Combined subglottic dilatation and intralesional injection of depo-GC has been successfully employed and has resulted in marked reduction in the need for tracheotomies for SGS (23). The stenotic lesion is injected submucosally with methylprednisolone acetate or an equivalent depo-GC preparation. If necessary, longitudinal incisions are made to release the constricting stenotic ring. Progressive serial dilatations with Maloney bougies or a Fogarty catheter balloon are then performed. Some, although not all authorities, have also recommended topical applications of mitomycin-C to inhibit fibrosis and restenosis (24); however, the value of topical mitomycin-C has not been evaluated in controlled trials. In longitudinal experiences with this technique at the National Institutes of Health (25) and Cleveland Clinic (23), none of over 40 patients required a new tracheostomy and there were only three significant complications (pneumothoraces). There were no adverse long-term sequelae (23,25).

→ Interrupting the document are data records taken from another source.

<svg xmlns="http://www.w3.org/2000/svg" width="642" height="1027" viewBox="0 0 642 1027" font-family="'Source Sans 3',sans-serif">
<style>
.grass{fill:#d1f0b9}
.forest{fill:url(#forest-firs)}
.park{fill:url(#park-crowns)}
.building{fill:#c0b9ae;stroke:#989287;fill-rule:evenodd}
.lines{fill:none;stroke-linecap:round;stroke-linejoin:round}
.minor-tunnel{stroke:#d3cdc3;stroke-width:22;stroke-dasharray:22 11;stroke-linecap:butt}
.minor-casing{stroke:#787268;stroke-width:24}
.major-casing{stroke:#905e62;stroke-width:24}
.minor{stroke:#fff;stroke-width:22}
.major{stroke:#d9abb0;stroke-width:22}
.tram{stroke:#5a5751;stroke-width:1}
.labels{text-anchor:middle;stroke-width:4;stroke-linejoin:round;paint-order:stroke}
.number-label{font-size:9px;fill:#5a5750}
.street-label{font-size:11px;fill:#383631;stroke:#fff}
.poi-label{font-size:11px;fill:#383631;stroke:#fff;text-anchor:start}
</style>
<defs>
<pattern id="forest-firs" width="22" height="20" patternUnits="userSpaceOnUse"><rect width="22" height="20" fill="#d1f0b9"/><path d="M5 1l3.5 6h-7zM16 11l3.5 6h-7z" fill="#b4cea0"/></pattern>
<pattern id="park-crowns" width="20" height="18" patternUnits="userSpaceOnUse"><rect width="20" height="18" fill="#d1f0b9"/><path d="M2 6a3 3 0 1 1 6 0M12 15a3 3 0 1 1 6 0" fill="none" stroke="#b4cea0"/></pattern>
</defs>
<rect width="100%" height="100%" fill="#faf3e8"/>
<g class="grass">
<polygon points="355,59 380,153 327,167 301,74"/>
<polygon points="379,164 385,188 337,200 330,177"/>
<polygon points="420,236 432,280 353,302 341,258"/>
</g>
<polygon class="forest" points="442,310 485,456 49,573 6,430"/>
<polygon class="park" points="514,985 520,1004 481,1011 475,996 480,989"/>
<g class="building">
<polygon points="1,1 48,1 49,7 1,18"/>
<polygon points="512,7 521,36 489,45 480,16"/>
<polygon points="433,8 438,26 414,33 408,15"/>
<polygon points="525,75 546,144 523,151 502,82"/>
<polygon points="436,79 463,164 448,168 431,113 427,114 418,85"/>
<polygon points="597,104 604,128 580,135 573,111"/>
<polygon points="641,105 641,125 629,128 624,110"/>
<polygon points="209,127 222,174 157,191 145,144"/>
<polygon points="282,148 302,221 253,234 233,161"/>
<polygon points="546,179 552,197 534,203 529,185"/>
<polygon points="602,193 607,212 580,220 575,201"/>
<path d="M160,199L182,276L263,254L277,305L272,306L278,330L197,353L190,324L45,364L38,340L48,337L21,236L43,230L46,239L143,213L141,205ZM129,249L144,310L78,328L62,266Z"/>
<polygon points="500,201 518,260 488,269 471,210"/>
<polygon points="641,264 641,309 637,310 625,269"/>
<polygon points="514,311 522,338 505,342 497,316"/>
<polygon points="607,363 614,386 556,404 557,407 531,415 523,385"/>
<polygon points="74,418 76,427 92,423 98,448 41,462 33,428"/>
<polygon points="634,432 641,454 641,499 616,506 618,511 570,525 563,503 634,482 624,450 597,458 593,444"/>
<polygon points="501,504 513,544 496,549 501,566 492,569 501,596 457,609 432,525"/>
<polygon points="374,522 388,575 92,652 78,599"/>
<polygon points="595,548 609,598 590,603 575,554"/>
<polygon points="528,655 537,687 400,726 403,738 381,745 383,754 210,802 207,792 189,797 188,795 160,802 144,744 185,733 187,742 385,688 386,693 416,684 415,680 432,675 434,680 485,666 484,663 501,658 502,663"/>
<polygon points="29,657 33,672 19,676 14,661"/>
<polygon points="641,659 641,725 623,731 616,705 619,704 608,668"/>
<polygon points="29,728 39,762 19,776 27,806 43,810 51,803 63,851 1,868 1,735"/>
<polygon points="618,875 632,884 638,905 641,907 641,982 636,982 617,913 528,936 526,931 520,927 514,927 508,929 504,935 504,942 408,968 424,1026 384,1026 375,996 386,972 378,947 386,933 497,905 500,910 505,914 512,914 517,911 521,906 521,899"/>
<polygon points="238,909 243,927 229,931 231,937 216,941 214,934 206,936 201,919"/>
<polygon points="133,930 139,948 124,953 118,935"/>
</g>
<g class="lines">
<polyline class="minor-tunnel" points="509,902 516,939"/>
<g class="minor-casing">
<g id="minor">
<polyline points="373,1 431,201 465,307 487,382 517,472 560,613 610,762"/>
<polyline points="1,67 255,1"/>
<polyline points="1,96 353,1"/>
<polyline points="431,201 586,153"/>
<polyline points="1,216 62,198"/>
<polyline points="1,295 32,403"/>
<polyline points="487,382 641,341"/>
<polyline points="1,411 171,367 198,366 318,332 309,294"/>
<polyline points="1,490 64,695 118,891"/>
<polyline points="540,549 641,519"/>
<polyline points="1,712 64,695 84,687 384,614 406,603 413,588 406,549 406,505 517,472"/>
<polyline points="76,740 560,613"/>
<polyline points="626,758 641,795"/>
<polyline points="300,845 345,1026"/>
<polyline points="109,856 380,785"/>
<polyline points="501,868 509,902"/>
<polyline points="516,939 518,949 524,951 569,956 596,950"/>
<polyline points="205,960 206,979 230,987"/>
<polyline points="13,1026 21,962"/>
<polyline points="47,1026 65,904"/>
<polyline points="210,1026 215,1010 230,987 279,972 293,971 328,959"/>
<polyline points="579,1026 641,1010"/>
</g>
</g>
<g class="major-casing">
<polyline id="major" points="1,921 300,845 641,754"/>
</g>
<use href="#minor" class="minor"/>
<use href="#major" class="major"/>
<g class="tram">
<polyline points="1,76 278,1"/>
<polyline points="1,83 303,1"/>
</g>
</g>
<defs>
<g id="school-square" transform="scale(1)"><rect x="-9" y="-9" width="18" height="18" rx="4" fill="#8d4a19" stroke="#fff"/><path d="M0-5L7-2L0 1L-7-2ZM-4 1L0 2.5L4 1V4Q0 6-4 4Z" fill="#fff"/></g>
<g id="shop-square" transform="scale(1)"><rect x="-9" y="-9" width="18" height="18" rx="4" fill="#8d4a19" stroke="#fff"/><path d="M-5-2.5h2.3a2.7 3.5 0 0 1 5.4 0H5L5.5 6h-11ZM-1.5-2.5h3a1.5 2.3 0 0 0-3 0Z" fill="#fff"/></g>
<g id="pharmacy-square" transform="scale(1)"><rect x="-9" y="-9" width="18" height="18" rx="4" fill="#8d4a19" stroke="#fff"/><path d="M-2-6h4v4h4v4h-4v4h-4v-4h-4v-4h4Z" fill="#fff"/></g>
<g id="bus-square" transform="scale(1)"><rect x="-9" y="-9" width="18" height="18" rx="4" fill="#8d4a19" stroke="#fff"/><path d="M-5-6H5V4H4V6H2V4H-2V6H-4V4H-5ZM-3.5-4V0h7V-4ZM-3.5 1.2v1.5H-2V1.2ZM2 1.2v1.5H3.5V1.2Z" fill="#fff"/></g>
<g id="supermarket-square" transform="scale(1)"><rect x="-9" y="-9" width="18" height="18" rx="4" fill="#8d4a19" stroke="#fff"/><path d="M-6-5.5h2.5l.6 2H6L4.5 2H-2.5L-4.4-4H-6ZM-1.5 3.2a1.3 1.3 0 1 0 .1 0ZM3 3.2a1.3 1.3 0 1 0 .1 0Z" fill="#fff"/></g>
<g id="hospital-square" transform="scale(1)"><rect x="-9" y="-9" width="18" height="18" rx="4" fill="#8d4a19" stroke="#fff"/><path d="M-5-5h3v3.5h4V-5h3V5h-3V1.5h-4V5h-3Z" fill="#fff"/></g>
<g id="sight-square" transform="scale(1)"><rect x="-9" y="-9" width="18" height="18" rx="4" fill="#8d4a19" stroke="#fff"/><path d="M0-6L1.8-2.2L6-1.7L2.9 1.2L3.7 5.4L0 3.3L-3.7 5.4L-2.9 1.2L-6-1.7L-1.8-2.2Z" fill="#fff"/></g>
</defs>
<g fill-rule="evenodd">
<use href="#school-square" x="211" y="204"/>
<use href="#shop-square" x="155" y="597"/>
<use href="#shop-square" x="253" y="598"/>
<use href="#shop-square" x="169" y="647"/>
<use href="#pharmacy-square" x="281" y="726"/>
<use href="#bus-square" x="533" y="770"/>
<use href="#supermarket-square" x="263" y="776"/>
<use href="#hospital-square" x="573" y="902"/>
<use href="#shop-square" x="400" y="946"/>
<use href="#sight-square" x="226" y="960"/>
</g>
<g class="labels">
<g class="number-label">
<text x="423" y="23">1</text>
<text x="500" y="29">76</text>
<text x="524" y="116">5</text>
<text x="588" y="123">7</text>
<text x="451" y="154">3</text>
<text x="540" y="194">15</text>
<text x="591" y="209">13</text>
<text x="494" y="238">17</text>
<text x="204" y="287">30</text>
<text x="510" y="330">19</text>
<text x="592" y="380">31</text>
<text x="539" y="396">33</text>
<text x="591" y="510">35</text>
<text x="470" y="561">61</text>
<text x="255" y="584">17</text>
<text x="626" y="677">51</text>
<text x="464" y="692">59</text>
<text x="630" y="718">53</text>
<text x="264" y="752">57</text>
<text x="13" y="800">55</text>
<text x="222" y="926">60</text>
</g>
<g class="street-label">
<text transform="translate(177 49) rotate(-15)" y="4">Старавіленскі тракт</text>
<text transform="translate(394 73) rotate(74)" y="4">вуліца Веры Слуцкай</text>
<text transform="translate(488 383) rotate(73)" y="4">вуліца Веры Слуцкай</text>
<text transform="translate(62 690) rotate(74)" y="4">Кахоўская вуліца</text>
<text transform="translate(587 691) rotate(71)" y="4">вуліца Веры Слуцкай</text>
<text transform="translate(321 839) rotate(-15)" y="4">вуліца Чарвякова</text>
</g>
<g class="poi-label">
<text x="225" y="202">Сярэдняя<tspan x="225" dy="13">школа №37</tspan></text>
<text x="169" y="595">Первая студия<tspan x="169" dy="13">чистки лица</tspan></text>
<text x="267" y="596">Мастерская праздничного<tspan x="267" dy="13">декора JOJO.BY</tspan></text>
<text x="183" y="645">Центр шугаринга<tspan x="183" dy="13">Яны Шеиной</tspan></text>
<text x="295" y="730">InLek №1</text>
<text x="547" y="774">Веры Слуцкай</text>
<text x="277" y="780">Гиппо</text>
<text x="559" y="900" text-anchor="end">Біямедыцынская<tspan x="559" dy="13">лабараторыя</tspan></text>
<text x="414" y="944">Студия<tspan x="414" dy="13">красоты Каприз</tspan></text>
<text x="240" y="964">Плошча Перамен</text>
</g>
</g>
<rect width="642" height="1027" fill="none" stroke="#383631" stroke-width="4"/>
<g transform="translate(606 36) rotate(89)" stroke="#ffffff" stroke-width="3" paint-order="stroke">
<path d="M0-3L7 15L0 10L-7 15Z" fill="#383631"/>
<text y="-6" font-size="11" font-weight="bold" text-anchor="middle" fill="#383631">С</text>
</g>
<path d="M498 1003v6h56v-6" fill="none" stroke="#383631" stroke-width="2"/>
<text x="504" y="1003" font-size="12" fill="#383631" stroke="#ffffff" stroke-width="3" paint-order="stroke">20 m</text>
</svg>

Laser therapy for SGS should be avoided because of the high risk of producing severe laryngeal damage, more extensive scar formation, and consequent restenosis. Stents should be considered only as a last resort in WG. Metal stent placement for benign disease is frequently associated with airway complications including stent fracture, excessive granulation tissue, poor patient tolerance, inability to successfully place the prosthesis, and stent migration (26). In addition, inflammatory tissue from active WG may grow through the stent interstices, increasing the risk of restenosis (27).
Tube-free tracheostomy is a relatively new procedure for patients requiring permanent tracheostomy and has the advantages of preserving the patient's voice, cough mechanism, and normal swallowing (24). Laryngotracheal reconstruction with costal cartilage graft placement has been performed in selected patients. Attempted repair with this technique has allowed successful permanent tracheostomy tube decannulation without graft failure (28).
Immunosuppressive medication is the main therapy for orbital disease. Rarely, orbital decompression may be necessary, if proptosis is severe enough to compromise the optic nerve. Unfortunately, this procedure is usually palliative at best; it does not guarantee sight preservation or pain relief.